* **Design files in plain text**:
+ + + + +
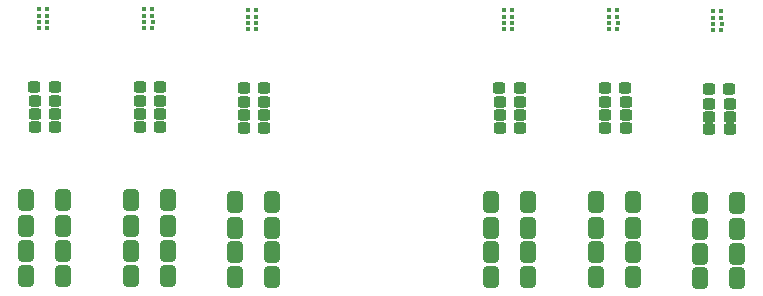
<source format=gbp>
G04 #@! TF.GenerationSoftware,KiCad,Pcbnew,(6.0.7)*
G04 #@! TF.CreationDate,2022-09-27T00:45:36+02:00*
G04 #@! TF.ProjectId,hamodule,68616d6f-6475-46c6-952e-6b696361645f,20220918.20*
G04 #@! TF.SameCoordinates,Original*
G04 #@! TF.FileFunction,Paste,Bot*
G04 #@! TF.FilePolarity,Positive*
%FSLAX46Y46*%
G04 Gerber Fmt 4.6, Leading zero omitted, Abs format (unit mm)*
G04 Created by KiCad (PCBNEW (6.0.7)) date 2022-09-27 00:45:36*
%MOMM*%
%LPD*%
G01*
G04 APERTURE LIST*
G04 Aperture macros list*
%AMRoundRect*
0 Rectangle with rounded corners*
0 $1 Rounding radius*
0 $2 $3 $4 $5 $6 $7 $8 $9 X,Y pos of 4 corners*
0 Add a 4 corners polygon primitive as box body*
4,1,4,$2,$3,$4,$5,$6,$7,$8,$9,$2,$3,0*
0 Add four circle primitives for the rounded corners*
1,1,$1+$1,$2,$3*
1,1,$1+$1,$4,$5*
1,1,$1+$1,$6,$7*
1,1,$1+$1,$8,$9*
0 Add four rect primitives between the rounded corners*
20,1,$1+$1,$2,$3,$4,$5,0*
20,1,$1+$1,$4,$5,$6,$7,0*
20,1,$1+$1,$6,$7,$8,$9,0*
20,1,$1+$1,$8,$9,$2,$3,0*%
G04 Aperture macros list end*
%ADD10RoundRect,0.250000X0.412500X0.650000X-0.412500X0.650000X-0.412500X-0.650000X0.412500X-0.650000X0*%
%ADD11RoundRect,0.237500X0.300000X0.237500X-0.300000X0.237500X-0.300000X-0.237500X0.300000X-0.237500X0*%
%ADD12RoundRect,0.079500X0.079500X0.100500X-0.079500X0.100500X-0.079500X-0.100500X0.079500X-0.100500X0*%
G04 APERTURE END LIST*
D10*
X90600000Y-79100000D03*
X87475000Y-79100000D03*
D11*
X98737500Y-68700000D03*
X97012500Y-68700000D03*
D12*
X49195000Y-59600000D03*
X49885000Y-59600000D03*
D10*
X99400000Y-81300000D03*
X96275000Y-81300000D03*
D11*
X41637500Y-66300000D03*
X39912500Y-66300000D03*
X98737500Y-67600000D03*
X97012500Y-67600000D03*
D10*
X81680000Y-79100000D03*
X78555000Y-79100000D03*
D12*
X88575000Y-59700000D03*
X89265000Y-59700000D03*
X88555000Y-60200000D03*
X89245000Y-60200000D03*
X40255000Y-60100000D03*
X40945000Y-60100000D03*
D11*
X80980000Y-65200000D03*
X79255000Y-65200000D03*
D10*
X81680000Y-77000000D03*
X78555000Y-77000000D03*
X90600000Y-77000000D03*
X87475000Y-77000000D03*
X90600000Y-81200000D03*
X87475000Y-81200000D03*
D11*
X98737500Y-66500000D03*
X97012500Y-66500000D03*
X50520000Y-65100000D03*
X48795000Y-65100000D03*
D10*
X42300000Y-81100000D03*
X39175000Y-81100000D03*
D11*
X50557500Y-66300000D03*
X48832500Y-66300000D03*
D12*
X57995000Y-59700000D03*
X58685000Y-59700000D03*
D10*
X60020000Y-81200000D03*
X56895000Y-81200000D03*
X60020000Y-77000000D03*
X56895000Y-77000000D03*
D12*
X40255000Y-58500000D03*
X40945000Y-58500000D03*
D11*
X98700000Y-65300000D03*
X96975000Y-65300000D03*
D12*
X97355000Y-59300000D03*
X98045000Y-59300000D03*
D10*
X60020000Y-79100000D03*
X56895000Y-79100000D03*
D12*
X97355000Y-58700000D03*
X98045000Y-58700000D03*
X49175000Y-58500000D03*
X49865000Y-58500000D03*
D11*
X41637500Y-68500000D03*
X39912500Y-68500000D03*
D10*
X81680000Y-74800000D03*
X78555000Y-74800000D03*
X51220000Y-81100000D03*
X48095000Y-81100000D03*
D11*
X89937500Y-68600000D03*
X88212500Y-68600000D03*
D10*
X90600000Y-74800000D03*
X87475000Y-74800000D03*
X51220000Y-79000000D03*
X48095000Y-79000000D03*
D12*
X57975000Y-59200000D03*
X58665000Y-59200000D03*
X79635000Y-59200000D03*
X80325000Y-59200000D03*
D10*
X99400000Y-74900000D03*
X96275000Y-74900000D03*
X42300000Y-79000000D03*
X39175000Y-79000000D03*
D11*
X81017500Y-66400000D03*
X79292500Y-66400000D03*
D10*
X99400000Y-79200000D03*
X96275000Y-79200000D03*
X42300000Y-74700000D03*
X39175000Y-74700000D03*
D11*
X89900000Y-65200000D03*
X88175000Y-65200000D03*
D12*
X79635000Y-58600000D03*
X80325000Y-58600000D03*
X79655000Y-59700000D03*
X80345000Y-59700000D03*
D10*
X81680000Y-81200000D03*
X78555000Y-81200000D03*
D11*
X41637500Y-67400000D03*
X39912500Y-67400000D03*
D10*
X51220000Y-74700000D03*
X48095000Y-74700000D03*
X99400000Y-77100000D03*
X96275000Y-77100000D03*
D11*
X59357500Y-66400000D03*
X57632500Y-66400000D03*
D10*
X60020000Y-74800000D03*
X56895000Y-74800000D03*
D11*
X89937500Y-67500000D03*
X88212500Y-67500000D03*
D12*
X49175000Y-60100000D03*
X49865000Y-60100000D03*
X40275000Y-59600000D03*
X40965000Y-59600000D03*
D10*
X51220000Y-76900000D03*
X48095000Y-76900000D03*
D12*
X79635000Y-60200000D03*
X80325000Y-60200000D03*
X97375000Y-59800000D03*
X98065000Y-59800000D03*
X40255000Y-59100000D03*
X40945000Y-59100000D03*
X88555000Y-59200000D03*
X89245000Y-59200000D03*
D11*
X50557500Y-68500000D03*
X48832500Y-68500000D03*
X81017500Y-67500000D03*
X79292500Y-67500000D03*
D12*
X57975000Y-60200000D03*
X58665000Y-60200000D03*
D10*
X42300000Y-76900000D03*
X39175000Y-76900000D03*
D11*
X41600000Y-65100000D03*
X39875000Y-65100000D03*
X59320000Y-65200000D03*
X57595000Y-65200000D03*
X59357500Y-68600000D03*
X57632500Y-68600000D03*
X59357500Y-67500000D03*
X57632500Y-67500000D03*
X89937500Y-66400000D03*
X88212500Y-66400000D03*
D12*
X57975000Y-58600000D03*
X58665000Y-58600000D03*
D11*
X50557500Y-67400000D03*
X48832500Y-67400000D03*
D12*
X88555000Y-58600000D03*
X89245000Y-58600000D03*
X97355000Y-60300000D03*
X98045000Y-60300000D03*
X49175000Y-59100000D03*
X49865000Y-59100000D03*
D11*
X81017500Y-68600000D03*
X79292500Y-68600000D03*
M02*

</source>
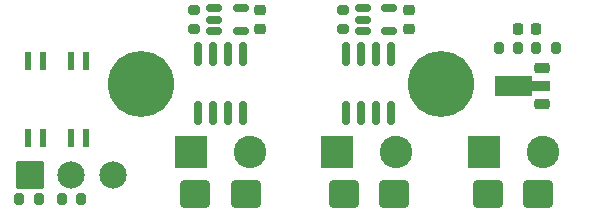
<source format=gbr>
%TF.GenerationSoftware,KiCad,Pcbnew,8.0.8*%
%TF.CreationDate,2025-03-09T17:21:17+01:00*%
%TF.ProjectId,02-PWM_switch,30322d50-574d-45f7-9377-697463682e6b,rev?*%
%TF.SameCoordinates,Original*%
%TF.FileFunction,Soldermask,Bot*%
%TF.FilePolarity,Negative*%
%FSLAX46Y46*%
G04 Gerber Fmt 4.6, Leading zero omitted, Abs format (unit mm)*
G04 Created by KiCad (PCBNEW 8.0.8) date 2025-03-09 17:21:17*
%MOMM*%
%LPD*%
G01*
G04 APERTURE LIST*
G04 Aperture macros list*
%AMRoundRect*
0 Rectangle with rounded corners*
0 $1 Rounding radius*
0 $2 $3 $4 $5 $6 $7 $8 $9 X,Y pos of 4 corners*
0 Add a 4 corners polygon primitive as box body*
4,1,4,$2,$3,$4,$5,$6,$7,$8,$9,$2,$3,0*
0 Add four circle primitives for the rounded corners*
1,1,$1+$1,$2,$3*
1,1,$1+$1,$4,$5*
1,1,$1+$1,$6,$7*
1,1,$1+$1,$8,$9*
0 Add four rect primitives between the rounded corners*
20,1,$1+$1,$2,$3,$4,$5,0*
20,1,$1+$1,$4,$5,$6,$7,0*
20,1,$1+$1,$6,$7,$8,$9,0*
20,1,$1+$1,$8,$9,$2,$3,0*%
%AMFreePoly0*
4,1,9,3.862500,-0.866500,0.737500,-0.866500,0.737500,-0.450000,-0.737500,-0.450000,-0.737500,0.450000,0.737500,0.450000,0.737500,0.866500,3.862500,0.866500,3.862500,-0.866500,3.862500,-0.866500,$1*%
G04 Aperture macros list end*
%ADD10RoundRect,0.102000X-1.275000X-1.275000X1.275000X-1.275000X1.275000X1.275000X-1.275000X1.275000X0*%
%ADD11C,2.754000*%
%ADD12RoundRect,0.150000X-0.512500X-0.150000X0.512500X-0.150000X0.512500X0.150000X-0.512500X0.150000X0*%
%ADD13RoundRect,0.137500X0.137500X-0.662500X0.137500X0.662500X-0.137500X0.662500X-0.137500X-0.662500X0*%
%ADD14RoundRect,0.200000X-0.275000X0.200000X-0.275000X-0.200000X0.275000X-0.200000X0.275000X0.200000X0*%
%ADD15RoundRect,0.200000X-0.200000X-0.275000X0.200000X-0.275000X0.200000X0.275000X-0.200000X0.275000X0*%
%ADD16RoundRect,0.150000X-0.150000X0.825000X-0.150000X-0.825000X0.150000X-0.825000X0.150000X0.825000X0*%
%ADD17RoundRect,0.102000X-1.050000X-1.050000X1.050000X-1.050000X1.050000X1.050000X-1.050000X1.050000X0*%
%ADD18C,2.304000*%
%ADD19RoundRect,0.250000X1.000000X0.900000X-1.000000X0.900000X-1.000000X-0.900000X1.000000X-0.900000X0*%
%ADD20RoundRect,0.225000X0.250000X-0.225000X0.250000X0.225000X-0.250000X0.225000X-0.250000X-0.225000X0*%
%ADD21RoundRect,0.225000X0.425000X0.225000X-0.425000X0.225000X-0.425000X-0.225000X0.425000X-0.225000X0*%
%ADD22FreePoly0,180.000000*%
%ADD23RoundRect,0.225000X0.225000X0.250000X-0.225000X0.250000X-0.225000X-0.250000X0.225000X-0.250000X0*%
%ADD24C,5.600000*%
G04 APERTURE END LIST*
D10*
%TO.C,J3*%
X182000000Y-132700000D03*
D11*
X187000000Y-132700000D03*
%TD*%
D12*
%TO.C,U4*%
X183962500Y-122449999D03*
X183962500Y-121500000D03*
X183962500Y-120550001D03*
X186237500Y-120550001D03*
X186237500Y-122449999D03*
%TD*%
D13*
%TO.C,U1*%
X169535000Y-131550000D03*
X168265000Y-131550000D03*
X168265000Y-125050000D03*
X169535000Y-125050000D03*
%TD*%
D14*
%TO.C,R3*%
X182300000Y-120675000D03*
X182300000Y-122325000D03*
%TD*%
D15*
%TO.C,R1*%
X167475000Y-136700000D03*
X169125000Y-136700000D03*
%TD*%
D16*
%TO.C,Q1*%
X182595000Y-124425000D03*
X183865000Y-124425000D03*
X185135000Y-124425000D03*
X186405000Y-124425000D03*
X186405000Y-129375000D03*
X185135000Y-129375000D03*
X183865000Y-129375000D03*
X182595000Y-129375000D03*
%TD*%
D17*
%TO.C,J2*%
X168397500Y-134700000D03*
D18*
X171897500Y-134700000D03*
X175397500Y-134700000D03*
%TD*%
D19*
%TO.C,D2*%
X186650000Y-136237500D03*
X182350000Y-136237500D03*
%TD*%
D20*
%TO.C,C2*%
X187900000Y-122275000D03*
X187900000Y-120725000D03*
%TD*%
D10*
%TO.C,J4*%
X194400000Y-132700000D03*
D11*
X199400000Y-132700000D03*
%TD*%
D10*
%TO.C,J1*%
X206800000Y-132700000D03*
D11*
X211800000Y-132700000D03*
%TD*%
D12*
%TO.C,U5*%
X196562500Y-122449999D03*
X196562500Y-121500000D03*
X196562500Y-120550001D03*
X198837500Y-120550001D03*
X198837500Y-122449999D03*
%TD*%
D13*
%TO.C,U2*%
X173135000Y-131550000D03*
X171865000Y-131550000D03*
X171865000Y-125050000D03*
X173135000Y-125050000D03*
%TD*%
D14*
%TO.C,R4*%
X194900000Y-120675000D03*
X194900000Y-122325000D03*
%TD*%
D15*
%TO.C,R2*%
X171075000Y-136700000D03*
X172725000Y-136700000D03*
%TD*%
D16*
%TO.C,Q2*%
X195195000Y-124425000D03*
X196465000Y-124425000D03*
X197735000Y-124425000D03*
X199005000Y-124425000D03*
X199005000Y-129375000D03*
X197735000Y-129375000D03*
X196465000Y-129375000D03*
X195195000Y-129375000D03*
%TD*%
D19*
%TO.C,D3*%
X194950000Y-136300000D03*
X199250000Y-136300000D03*
%TD*%
%TO.C,D1*%
X207150000Y-136300000D03*
X211450000Y-136300000D03*
%TD*%
D20*
%TO.C,C3*%
X200500000Y-122275000D03*
X200500000Y-120725000D03*
%TD*%
D15*
%TO.C,R6*%
X209725000Y-123900000D03*
X208075000Y-123900000D03*
%TD*%
D21*
%TO.C,U3*%
X211750000Y-125637500D03*
D22*
X211662500Y-127137500D03*
D21*
X211750000Y-128637500D03*
%TD*%
D23*
%TO.C,C1*%
X209725000Y-122300000D03*
X211275000Y-122300000D03*
%TD*%
D24*
%TO.C,H4*%
X203200000Y-127000000D03*
%TD*%
%TO.C,H2*%
X177800000Y-127000000D03*
%TD*%
D15*
%TO.C,R5*%
X212925000Y-123900000D03*
X211275000Y-123900000D03*
%TD*%
M02*

</source>
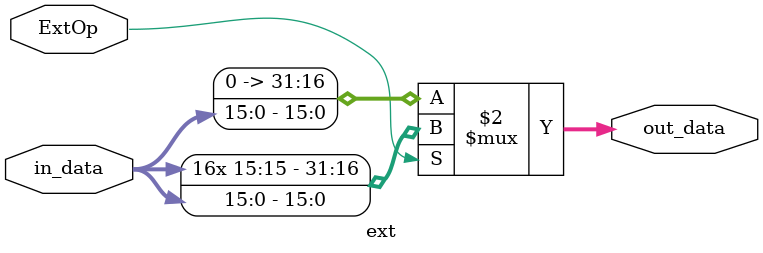
<source format=v>
`timescale 1ns/1ns
module ext(ExtOp,in_data,out_data);

input ExtOp;//'b0 for zero,'b1 for sign
input [15:0] in_data;
output [31:0] out_data;

assign out_data=(ExtOp=='b0)?{16'b0,in_data}:{{16{in_data[15]}},in_data};

endmodule
</source>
+ + + + +
* **Task details**: A single number is required: the count of lines in the data that include the string "Original".

* **Solution for this task**: 2